**Task statement**
The answer must be an exact reproduction of all the entries.

--- Available records ---

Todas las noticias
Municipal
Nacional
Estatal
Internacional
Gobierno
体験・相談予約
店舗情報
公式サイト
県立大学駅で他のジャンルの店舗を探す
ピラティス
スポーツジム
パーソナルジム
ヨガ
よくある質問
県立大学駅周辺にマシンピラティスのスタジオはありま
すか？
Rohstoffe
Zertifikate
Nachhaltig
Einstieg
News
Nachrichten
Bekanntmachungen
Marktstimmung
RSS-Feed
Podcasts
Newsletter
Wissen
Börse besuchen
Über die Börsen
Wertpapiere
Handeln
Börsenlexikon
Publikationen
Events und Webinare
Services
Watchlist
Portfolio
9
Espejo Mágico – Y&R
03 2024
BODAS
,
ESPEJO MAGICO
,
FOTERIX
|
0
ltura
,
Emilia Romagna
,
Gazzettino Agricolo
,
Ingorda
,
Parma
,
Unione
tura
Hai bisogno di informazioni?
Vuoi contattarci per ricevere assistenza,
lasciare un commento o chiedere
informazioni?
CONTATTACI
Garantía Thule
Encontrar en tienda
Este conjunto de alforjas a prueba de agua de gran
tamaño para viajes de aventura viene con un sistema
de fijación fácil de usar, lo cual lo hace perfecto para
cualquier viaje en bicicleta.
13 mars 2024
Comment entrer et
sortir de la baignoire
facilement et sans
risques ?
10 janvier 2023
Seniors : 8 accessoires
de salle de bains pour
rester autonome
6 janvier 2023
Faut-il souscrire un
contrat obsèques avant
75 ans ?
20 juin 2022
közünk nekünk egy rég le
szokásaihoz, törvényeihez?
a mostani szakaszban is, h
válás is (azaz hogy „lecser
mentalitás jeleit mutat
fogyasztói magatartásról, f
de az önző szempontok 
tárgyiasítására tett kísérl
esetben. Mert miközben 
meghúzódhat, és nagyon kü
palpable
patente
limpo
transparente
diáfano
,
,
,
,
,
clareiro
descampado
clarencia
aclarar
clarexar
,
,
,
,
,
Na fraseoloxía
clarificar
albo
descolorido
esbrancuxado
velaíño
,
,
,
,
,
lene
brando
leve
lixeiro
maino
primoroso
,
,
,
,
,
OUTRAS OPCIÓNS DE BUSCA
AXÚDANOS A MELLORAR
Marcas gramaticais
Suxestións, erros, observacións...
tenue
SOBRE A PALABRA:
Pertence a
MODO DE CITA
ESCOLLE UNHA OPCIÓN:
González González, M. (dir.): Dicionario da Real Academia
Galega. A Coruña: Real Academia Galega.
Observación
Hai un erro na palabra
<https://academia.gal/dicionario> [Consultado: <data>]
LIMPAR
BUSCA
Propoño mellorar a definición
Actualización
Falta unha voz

---

**The completed task**
Todas las noticias
Municipal
Nacional
Estatal
Internacional
Gobierno
体験・相談予約
店舗情報
公式サイト
県立大学駅で他のジャンルの店舗を探す
ピラティス
スポーツジム
パーソナルジム
ヨガ
よくある質問
県立大学駅周辺にマシンピラティスのスタジオはありま
すか？
Rohstoffe
Zertifikate
Nachhaltig
Einstieg
News
Nachrichten
Bekanntmachungen
Marktstimmung
RSS-Feed
Podcasts
Newsletter
Wissen
Börse besuchen
Über die Börsen
Wertpapiere
Handeln
Börsenlexikon
Publikationen
Events und Webinare
Services
Watchlist
Portfolio
9
Espejo Mágico – Y&R
03 2024
BODAS
,
ESPEJO MAGICO
,
FOTERIX
|
0
ltura
,
Emilia Romagna
,
Gazzettino Agricolo
,
Ingorda
,
Parma
,
Unione
tura
Hai bisogno di informazioni?
Vuoi contattarci per ricevere assistenza,
lasciare un commento o chiedere
informazioni?
CONTATTACI
Garantía Thule
Encontrar en tienda
Este conjunto de alforjas a prueba de agua de gran
tamaño para viajes de aventura viene con un sistema
de fijación fácil de usar, lo cual lo hace perfecto para
cualquier viaje en bicicleta.
13 mars 2024
Comment entrer et
sortir de la baignoire
facilement et sans
risques ?
10 janvier 2023
Seniors : 8 accessoires
de salle de bains pour
rester autonome
6 janvier 2023
Faut-il souscrire un
contrat obsèques avant
75 ans ?
20 juin 2022
közünk nekünk egy rég le
szokásaihoz, törvényeihez?
a mostani szakaszban is, h
válás is (azaz hogy „lecser
mentalitás jeleit mutat
fogyasztói magatartásról, f
de az önző szempontok 
tárgyiasítására tett kísérl
esetben. Mert miközben 
meghúzódhat, és nagyon kü
palpable
patente
limpo
transparente
diáfano
,
,
,
,
,
clareiro
descampado
clarencia
aclarar
clarexar
,
,
,
,
,
Na fraseoloxía
clarificar
albo
descolorido
esbrancuxado
velaíño
,
,
,
,
,
lene
brando
leve
lixeiro
maino
primoroso
,
,
,
,
,
OUTRAS OPCIÓNS DE BUSCA
AXÚDANOS A MELLORAR
Marcas gramaticais
Suxestións, erros, observacións...
tenue
SOBRE A PALABRA:
Pertence a
MODO DE CITA
ESCOLLE UNHA OPCIÓN:
González González, M. (dir.): Dicionario da Real Academia
Galega. A Coruña: Real Academia Galega.
Observación
Hai un erro na palabra
<https://academia.gal/dicionario> [Consultado: <data>]
LIMPAR
BUSCA
Propoño mellorar a definición
Actualización
Falta unha voz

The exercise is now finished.